Determination of Nitrogen according to Kjeldahl

The most common technique for measuring the amount of nitrogen in organic matter is the Kjeldahl method, which is used in a wide range of sectors such as environmental analysis, food analysis, water analysis and agricultural analysis, as well as in the pharmaceutical and chemical industries. In this traditional method, a precisely weighed sample is broken down using concentrated sulphuric acid, a process which digests its organic contents and reacts nitrogen to form ammonium sulphate.(CHNO)(s) → CO2 (g) + SO2 (g) + H2O (g) + NH4SO4 (solv, H2SO4)A catalyst or catalyst mixture consisting of copper, selenium, mercury and/or titanium is added to speed up the reaction. Sodium or potassium sulphate is used to give the sulphuric acid a higher boiling point. If the nitrogen is contained in a nitro, nitroso or azo compound, however, the mixture must be reduced with zinc before digestion takes place.
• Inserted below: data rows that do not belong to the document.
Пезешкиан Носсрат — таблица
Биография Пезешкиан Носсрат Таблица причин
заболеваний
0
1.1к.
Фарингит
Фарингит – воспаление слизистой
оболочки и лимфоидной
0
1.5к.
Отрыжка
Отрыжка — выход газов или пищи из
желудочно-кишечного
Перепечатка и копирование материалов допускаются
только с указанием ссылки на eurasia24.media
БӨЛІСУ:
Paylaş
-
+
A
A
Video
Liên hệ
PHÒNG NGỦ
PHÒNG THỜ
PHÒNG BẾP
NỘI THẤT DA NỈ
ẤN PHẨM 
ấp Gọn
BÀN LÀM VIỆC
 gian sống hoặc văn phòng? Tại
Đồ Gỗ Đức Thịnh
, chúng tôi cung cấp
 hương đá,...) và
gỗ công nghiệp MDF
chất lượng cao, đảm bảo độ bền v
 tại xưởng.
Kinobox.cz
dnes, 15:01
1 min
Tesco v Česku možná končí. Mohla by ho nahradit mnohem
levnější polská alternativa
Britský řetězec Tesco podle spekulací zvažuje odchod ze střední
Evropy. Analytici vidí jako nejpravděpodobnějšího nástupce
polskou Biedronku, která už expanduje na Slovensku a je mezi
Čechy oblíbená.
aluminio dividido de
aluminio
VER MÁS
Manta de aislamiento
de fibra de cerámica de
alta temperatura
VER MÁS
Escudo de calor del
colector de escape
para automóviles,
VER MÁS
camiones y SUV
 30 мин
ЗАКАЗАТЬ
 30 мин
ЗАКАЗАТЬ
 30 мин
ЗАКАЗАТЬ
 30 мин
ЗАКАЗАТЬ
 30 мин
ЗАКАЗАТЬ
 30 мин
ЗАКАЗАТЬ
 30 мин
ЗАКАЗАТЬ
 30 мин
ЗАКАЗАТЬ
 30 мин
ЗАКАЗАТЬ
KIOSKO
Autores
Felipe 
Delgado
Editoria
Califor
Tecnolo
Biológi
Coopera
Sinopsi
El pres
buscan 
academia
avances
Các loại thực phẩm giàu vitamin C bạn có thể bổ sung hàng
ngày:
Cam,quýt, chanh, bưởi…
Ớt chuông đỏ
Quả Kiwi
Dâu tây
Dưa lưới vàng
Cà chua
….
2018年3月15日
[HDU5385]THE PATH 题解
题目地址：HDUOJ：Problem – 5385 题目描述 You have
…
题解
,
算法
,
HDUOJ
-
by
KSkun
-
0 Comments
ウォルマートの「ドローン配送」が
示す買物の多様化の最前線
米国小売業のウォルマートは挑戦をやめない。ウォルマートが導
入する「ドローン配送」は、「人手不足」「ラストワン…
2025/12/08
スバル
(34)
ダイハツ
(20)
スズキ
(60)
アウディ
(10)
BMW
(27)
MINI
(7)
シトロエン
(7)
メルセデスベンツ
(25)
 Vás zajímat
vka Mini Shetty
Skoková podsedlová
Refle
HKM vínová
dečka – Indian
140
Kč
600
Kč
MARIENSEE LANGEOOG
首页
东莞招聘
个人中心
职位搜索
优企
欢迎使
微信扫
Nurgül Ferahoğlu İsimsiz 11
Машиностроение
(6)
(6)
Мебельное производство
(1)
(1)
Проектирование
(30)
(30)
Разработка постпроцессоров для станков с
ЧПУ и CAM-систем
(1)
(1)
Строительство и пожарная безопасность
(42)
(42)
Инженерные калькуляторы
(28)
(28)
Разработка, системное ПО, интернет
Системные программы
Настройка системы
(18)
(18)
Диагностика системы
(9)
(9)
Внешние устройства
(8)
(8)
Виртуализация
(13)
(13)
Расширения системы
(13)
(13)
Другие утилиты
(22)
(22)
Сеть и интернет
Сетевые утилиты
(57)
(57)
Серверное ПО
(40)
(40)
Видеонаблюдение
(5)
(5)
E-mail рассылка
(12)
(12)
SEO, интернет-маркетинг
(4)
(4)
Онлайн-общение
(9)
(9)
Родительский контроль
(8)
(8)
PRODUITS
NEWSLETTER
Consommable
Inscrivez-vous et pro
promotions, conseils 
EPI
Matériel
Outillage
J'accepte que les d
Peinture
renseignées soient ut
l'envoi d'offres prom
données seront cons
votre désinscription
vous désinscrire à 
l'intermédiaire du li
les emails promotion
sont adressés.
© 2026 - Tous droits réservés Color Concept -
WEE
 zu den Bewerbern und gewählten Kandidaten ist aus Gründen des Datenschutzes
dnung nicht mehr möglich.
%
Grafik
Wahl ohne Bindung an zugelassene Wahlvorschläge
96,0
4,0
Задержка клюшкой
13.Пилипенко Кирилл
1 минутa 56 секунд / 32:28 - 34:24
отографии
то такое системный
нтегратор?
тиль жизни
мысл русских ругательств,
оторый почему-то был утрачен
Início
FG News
The nitrogen is now present in the sulphuric acid as ammonium sulphate. Adding a strong base (such as NaOH) neutralises the sulphuric acid and liberates ammonia from the solution.NH4SO4 (solv) + 2 NaOH (aq) → Na2SO4 (aq) + 2 NH3 (g) + 2 H2O (l) The ammonia is led into an acid (such as boric acid) by means of steam distillation.B(OH)3 (aq) + 2 H2O (l) + NH3 (g) → B(OH)4- (aq) + NH4+ (aq) The resulting strong base (borate ion) is back-titrated with a strong acid (hydrochloric acid or sulphuric acid). The excess weak boric acid is not captured in the process. A Tashiro's indicator that changes colour in the acid is used for titration. The amount of acid that has been used up can then be converted into the amount of nitrogen in the sample. NH4+ (aq) + B(OH)4- (aq) + HCl (l) → NH4Cl (aq) + B(OH)3 (aq) + H2O (l)To calculate the protein content of the sample, the varying nitrogen content of the amino acids must be checked and the relevant conversion factors applied. The nitrogen contained in food derives mainly from proteins, but different samples may also contain other sources of nitrogen.